WHAT THIS TASK INVOLVES - All of the data must be printed exactly; please include every line.

— begin —

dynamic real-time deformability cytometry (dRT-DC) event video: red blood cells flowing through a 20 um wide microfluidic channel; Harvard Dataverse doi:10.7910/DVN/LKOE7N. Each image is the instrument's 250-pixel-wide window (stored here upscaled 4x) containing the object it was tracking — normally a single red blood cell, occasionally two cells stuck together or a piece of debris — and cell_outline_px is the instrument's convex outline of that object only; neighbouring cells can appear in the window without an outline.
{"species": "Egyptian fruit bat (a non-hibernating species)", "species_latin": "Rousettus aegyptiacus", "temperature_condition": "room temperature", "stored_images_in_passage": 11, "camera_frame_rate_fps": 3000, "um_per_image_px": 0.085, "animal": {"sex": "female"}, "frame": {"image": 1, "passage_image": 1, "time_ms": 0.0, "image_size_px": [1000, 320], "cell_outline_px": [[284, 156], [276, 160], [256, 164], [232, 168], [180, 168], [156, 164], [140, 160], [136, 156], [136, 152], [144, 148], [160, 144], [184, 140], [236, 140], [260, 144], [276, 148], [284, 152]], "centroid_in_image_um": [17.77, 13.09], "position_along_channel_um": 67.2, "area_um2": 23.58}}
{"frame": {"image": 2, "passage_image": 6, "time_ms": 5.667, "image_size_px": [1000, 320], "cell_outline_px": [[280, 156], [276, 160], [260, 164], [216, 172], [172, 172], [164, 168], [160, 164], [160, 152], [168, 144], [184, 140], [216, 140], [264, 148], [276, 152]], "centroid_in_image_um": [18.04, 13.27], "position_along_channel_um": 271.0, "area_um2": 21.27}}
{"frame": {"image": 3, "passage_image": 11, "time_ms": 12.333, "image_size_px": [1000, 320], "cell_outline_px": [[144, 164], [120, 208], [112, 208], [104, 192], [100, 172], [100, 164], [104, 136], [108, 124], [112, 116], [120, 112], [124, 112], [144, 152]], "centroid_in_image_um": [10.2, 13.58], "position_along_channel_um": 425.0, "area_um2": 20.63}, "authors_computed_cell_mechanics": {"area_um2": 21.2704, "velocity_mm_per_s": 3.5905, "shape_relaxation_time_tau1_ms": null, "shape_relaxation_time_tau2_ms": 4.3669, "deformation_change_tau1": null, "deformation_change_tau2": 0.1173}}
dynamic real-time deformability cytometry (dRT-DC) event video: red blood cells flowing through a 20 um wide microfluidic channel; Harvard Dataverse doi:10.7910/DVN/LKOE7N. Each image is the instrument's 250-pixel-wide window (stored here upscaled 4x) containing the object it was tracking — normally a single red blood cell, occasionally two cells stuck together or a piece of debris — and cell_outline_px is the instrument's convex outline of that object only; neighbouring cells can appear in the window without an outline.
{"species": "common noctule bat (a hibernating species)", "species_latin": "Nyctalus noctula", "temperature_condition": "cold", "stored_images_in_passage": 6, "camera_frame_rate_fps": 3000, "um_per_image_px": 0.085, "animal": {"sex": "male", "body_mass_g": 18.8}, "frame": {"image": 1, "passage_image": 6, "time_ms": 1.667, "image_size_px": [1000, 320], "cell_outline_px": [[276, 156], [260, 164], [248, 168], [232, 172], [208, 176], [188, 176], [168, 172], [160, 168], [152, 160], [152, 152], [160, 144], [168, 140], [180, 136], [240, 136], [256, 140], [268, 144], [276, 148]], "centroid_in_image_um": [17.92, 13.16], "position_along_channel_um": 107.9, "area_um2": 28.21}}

— end —

CORRECT RESULT -
dynamic real-time deformability cytometry (dRT-DC) event video: red blood cells flowing through a 20 um wide microfluidic channel; Harvard Dataverse doi:10.7910/DVN/LKOE7N. Each image is the instrument's 250-pixel-wide window (stored here upscaled 4x) containing the object it was tracking — normally a single red blood cell, occasionally two cells stuck together or a piece of debris — and cell_outline_px is the instrument's convex outline of that object only; neighbouring cells can appear in the window without an outline.
{"species": "Egyptian fruit bat (a non-hibernating species)", "species_latin": "Rousettus aegyptiacus", "temperature_condition": "room temperature", "stored_images_in_passage": 11, "camera_frame_rate_fps": 3000, "um_per_image_px": 0.085, "animal": {"sex": "female"}, "frame": {"image": 1, "passage_image": 1, "time_ms": 0.0, "image_size_px": [1000, 320], "cell_outline_px": [[284, 156], [276, 160], [256, 164], [232, 168], [180, 168], [156, 164], [140, 160], [136, 156], [136, 152], [144, 148], [160, 144], [184, 140], [236, 140], [260, 144], [276, 148], [284, 152]], "centroid_in_image_um": [17.77, 13.09], "position_along_channel_um": 67.2, "area_um2": 23.58}}
{"frame": {"image": 2, "passage_image": 6, "time_ms": 5.667, "image_size_px": [1000, 320], "cell_outline_px": [[280, 156], [276, 160], [260, 164], [216, 172], [172, 172], [164, 168], [160, 164], [160, 152], [168, 144], [184, 140], [216, 140], [264, 148], [276, 152]], "centroid_in_image_um": [18.04, 13.27], "position_along_channel_um": 271.0, "area_um2": 21.27}}
{"frame": {"image": 3, "passage_image": 11, "time_ms": 12.333, "image_size_px": [1000, 320], "cell_outline_px": [[144, 164], [120, 208], [112, 208], [104, 192], [100, 172], [100, 164], [104, 136], [108, 124], [112, 116], [120, 112], [124, 112], [144, 152]], "centroid_in_image_um": [10.2, 13.58], "position_along_channel_um": 425.0, "area_um2": 20.63}, "authors_computed_cell_mechanics": {"area_um2": 21.2704, "velocity_mm_per_s": 3.5905, "shape_relaxation_time_tau1_ms": null, "shape_relaxation_time_tau2_ms": 4.3669, "deformation_change_tau1": null, "deformation_change_tau2": 0.1173}}
dynamic real-time deformability cytometry (dRT-DC) event video: red blood cells flowing through a 20 um wide microfluidic channel; Harvard Dataverse doi:10.7910/DVN/LKOE7N. Each image is the instrument's 250-pixel-wide window (stored here upscaled 4x) containing the object it was tracking — normally a single red blood cell, occasionally two cells stuck together or a piece of debris — and cell_outline_px is the instrument's convex outline of that object only; neighbouring cells can appear in the window without an outline.
{"species": "common noctule bat (a hibernating species)", "species_latin": "Nyctalus noctula", "temperature_condition": "cold", "stored_images_in_passage": 6, "camera_frame_rate_fps": 3000, "um_per_image_px": 0.085, "animal": {"sex": "male", "body_mass_g": 18.8}, "frame": {"image": 1, "passage_image": 6, "time_ms": 1.667, "image_size_px": [1000, 320], "cell_outline_px": [[276, 156], [260, 164], [248, 168], [232, 172], [208, 176], [188, 176], [168, 172], [160, 168], [152, 160], [152, 152], [160, 144], [168, 140], [180, 136], [240, 136], [256, 140], [268, 144], [276, 148]], "centroid_in_image_um": [17.92, 13.16], "position_along_channel_um": 107.9, "area_um2": 28.21}}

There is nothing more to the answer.